A Thunk on Laziness

I originally approached Haskell excited, and wide-eyed mystified by the type theory. Type became my golden hammer. In my C programs I typedef’d everything so it’d have a “unique” type. I was cautious with my casting. I was hooked. I had an intuitive understanding of laziness, as implemented by Haskell, that would allow one to write"streaming" algorithms. That is programs that deal with data in an online way to process data as it streams through. While that maybe true, you know what else can do that? C.

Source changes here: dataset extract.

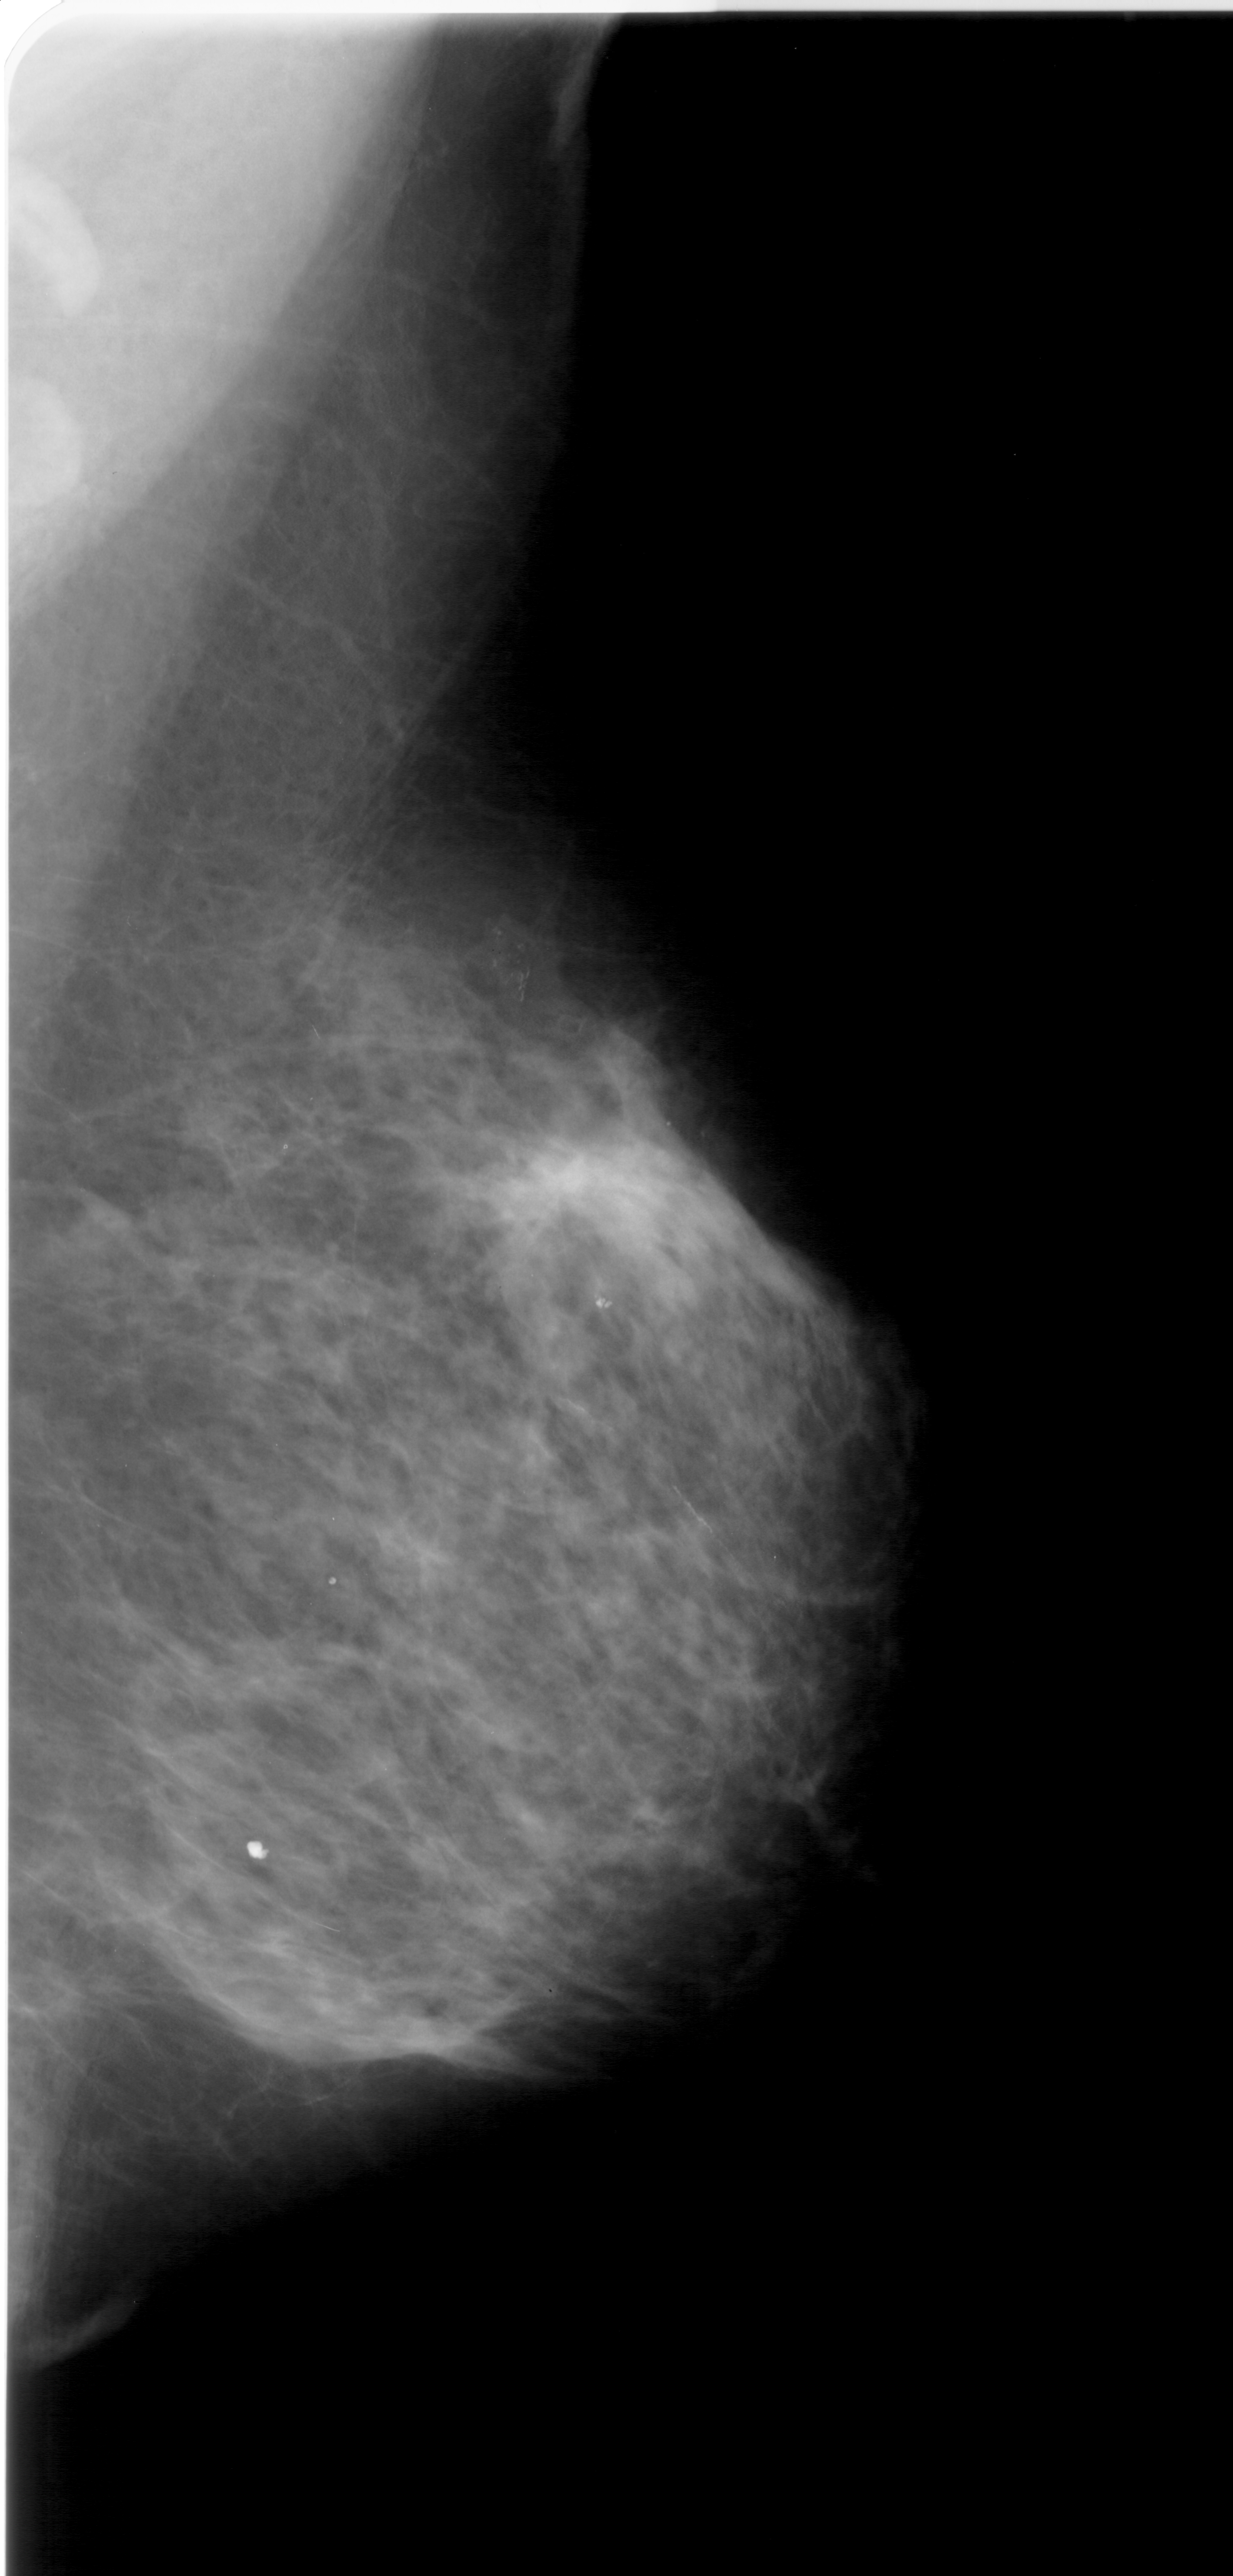
Mammogram (digitized film), right breast, MLO view.
Abnormality record for this image: calcifications, morphology pleomorphic, distribution clustered; BI-RADS assessment category 4; pathology (as recorded): benign.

I recently has a problem to extract logs from a product at work. The existing solution e.g. the solution I wrote the week before, was exponential in time. We had a problem. We had to extract the logs, and separate them by an sentinel in the file, encrypt the files, compress them, then copy the output to a thumbdrive. The only problem we didn’t have enough RAM to store the entire file in memory, and we didn’t have enough flash to create temporary files. I needed a streaming algorithm.

My first approach was to use UNIX pipes and filter data through sed | gzip | openssl. This worked, but required multiple workarounds to generate the sed expressions, eventually resulting in exponential time. The second time, I was discussing with my co-worker, the virtues of compiled code versus shell scripts. In that vain I started looking into openssl as a library rather than an executable. You know who has streaming algorithms? OpenSSL. OpenSSL, has a fantastic abstraction called BIO_, Basic Input/Output. Which are simply functions you connect together in a chain to process data. The BIO interface is designed to allow one to work with SSL encrypted sockets in an intuitive way. For our use case we simply connected an zlib BIO -> AES BIO -> file sink. Write to the zlib, and watch the data compress, and write to the thumbdrive in one swoop, no laziness, thunking, or fancy data structure fusion required. The result: linear time.

So the lesson here isn’t a technological one, but a personal one about myself. Don’t reach for a new technology to solve something. Look deeper into the root of the problem, and even a language as “dumb” and “simple”, and “old” as C, can provide the fastest, optimal solution.